Ten weeks ago, however, failing strength compelled her to give in, and it was then evident to those that attended her that her days on this earth were numbered. Despite all that medical skill and careful nursing could do, she became gradually weaker, and on Saturday it was plain to her medical advisor, Dr. BIRD, that the call for her to relinquish her hold on things on this earth and ascend to her heavenly rest would come ere Sunday morning's sun. Nearing midnight she asked for a newspaper, but soon afterwards her head drooped, there was a sigh, and her soul had gone peacefully to it's Maker.

Born at Whroo on February 1st, 1873, the late Mrs. LOCKWOOD was thus in her 40th year. She was the daughter of the late Henry and Julia FRANCIS. Having gained a scholarship at an early age, she entered the Presbyterian Ladies College at Melbourne, where she passed brilliantly in almost every subject. Her natural bent was the medical profession, but her strength was not equal to the course of strenuous study necessary for that profession. She therefore entered the Education Department, and had charge of her first school, Toombullup, at the age of 17, and subsequently taught at Goldie, and lake Elingamite. The relationship existing between her and the school children was something more than that of mere teacher and scholars, the children becoming very endeared to her, so much so, that some of them kept in touch by correspondence up till the time of her death. Needless to say they all deplore the death of one whose association with them did not end at the call of "dismiss," for Mrs. LOCKWOOD was an educationalist in human sympathy, far beyond the teaching inside the four walls of a school.

Though her strength was hardly enough to stand it, she philanthropically commenced a night school in Natimuk for the benefit of young people, who wished to improve their education, which continued till failing health commanded it's discontinuance, and was highly appreciated not only by those attending, but by parents and relatives hardly known to her, and the extent of whose gratitude she probably never knew.
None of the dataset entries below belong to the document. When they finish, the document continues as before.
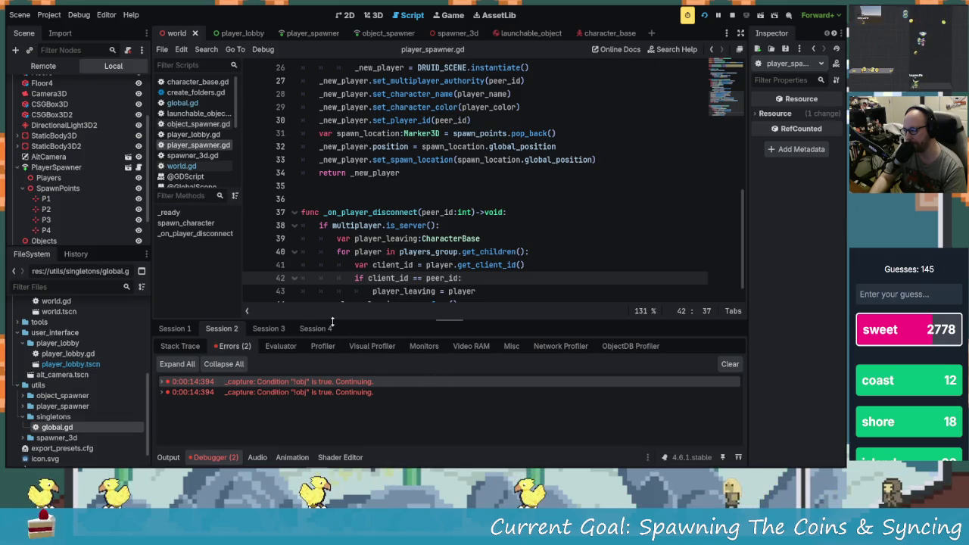
Expand and collapse the first _capture error, review the second, then switch away to relaunch the game.
double_click(349, 383)
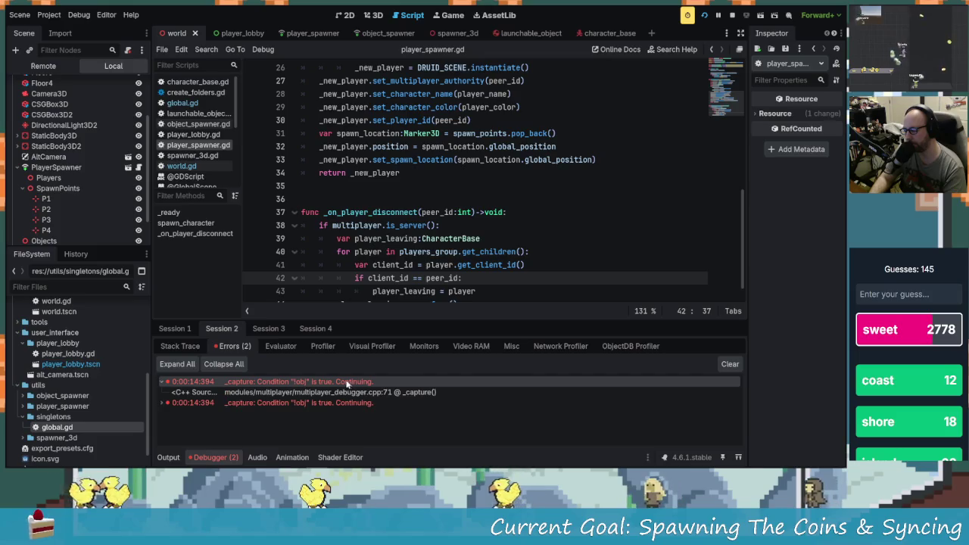
double_click(379, 382)
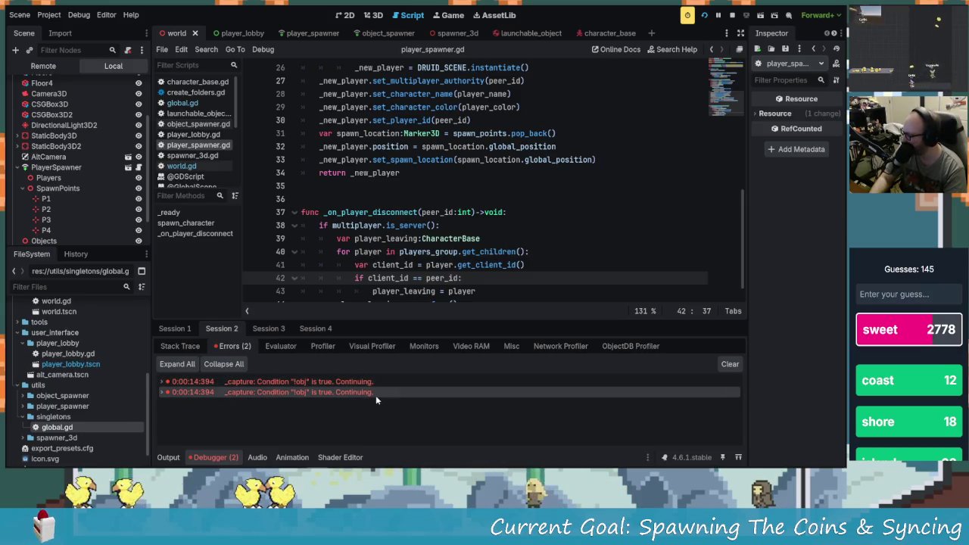
mouse_move(377, 402)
In 1900 she was married to Mr. A.W. LOCKWOOD in the quiet little village of Elaine, (where her eldest brother was teaching). Her husband and four children-----three sons and a daughter, the eldest 11, and the youngest 2 1/2 years, are left to mourn the loss of a devoted wife and mother, and whose influence over them for good can never die. Mrs. LOCKWOOD held very strong convictions on the temperance, social and political questions. She was always outspoken, and one always knew exactly where she stood on any question whether her views met with popular favour or not. She was exceptionally gifted as a linguist, and her conversation at all times quaint, humorous, and interesting. She took a deep interest in local public affairs.

The large number of people who followed her mortal remains to their last resting place, the Natimuk cemetery, on Monday was a testimony in itself to the respect with which Mrs. LOCKWOOD was regarded by the people of the town and district. Mr. GOODWIN, (Church of Christ), conducted the service, and the funeral arrangements were carried out by Mr. R. SISSON. The pall bearers were Messrs. A. BARKER, Jas. BUTLER, Geo. ANTONY, Aug GLADIGAU, H. HOUSTON and R.G. McCLURE. A large number of floral tributes were received, and the staff of the "West Wimmera Mail" gave an artistic permanent glass covered wreath.